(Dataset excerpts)
=== Begin Enclosure ===

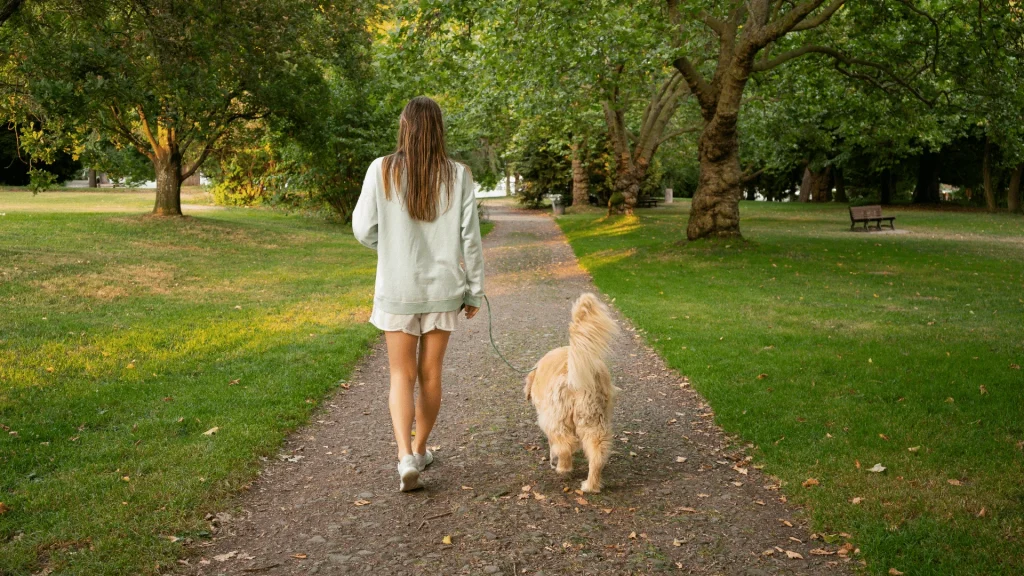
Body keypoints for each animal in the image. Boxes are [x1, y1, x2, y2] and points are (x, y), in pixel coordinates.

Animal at [528, 293, 614, 491]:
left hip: (559, 420)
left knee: (565, 444)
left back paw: (562, 468)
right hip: (594, 421)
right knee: (597, 454)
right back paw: (591, 486)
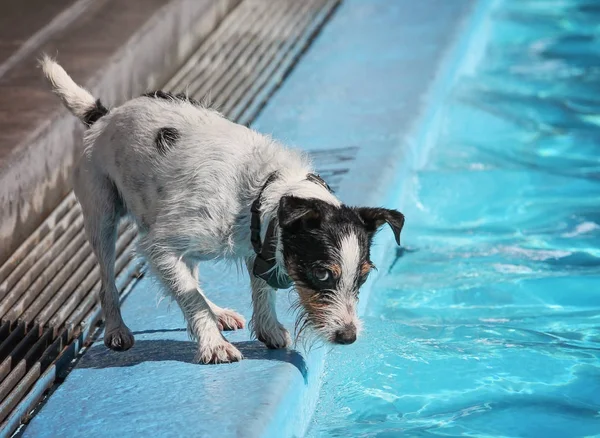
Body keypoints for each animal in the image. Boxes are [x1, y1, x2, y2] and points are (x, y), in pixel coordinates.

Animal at [39, 56, 406, 364]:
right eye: (322, 273)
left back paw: (218, 313)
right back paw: (117, 330)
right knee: (108, 283)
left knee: (190, 278)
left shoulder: (258, 246)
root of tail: (104, 115)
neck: (262, 189)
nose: (348, 336)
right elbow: (191, 297)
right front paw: (213, 345)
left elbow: (253, 290)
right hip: (102, 214)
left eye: (362, 276)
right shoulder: (159, 247)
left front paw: (267, 329)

=== End Enclosure ===

EXERCISE PROMPT: Nothing but the lines from the one containing "left shoulder: (258, 246)" through the end of the entries belongs in the answer; repeat them exactly.

YOUR RESPONSE:
left shoulder: (258, 246)
root of tail: (104, 115)
neck: (262, 189)
nose: (348, 336)
right elbow: (191, 297)
right front paw: (213, 345)
left elbow: (253, 290)
right hip: (102, 214)
left eye: (362, 276)
right shoulder: (159, 247)
left front paw: (267, 329)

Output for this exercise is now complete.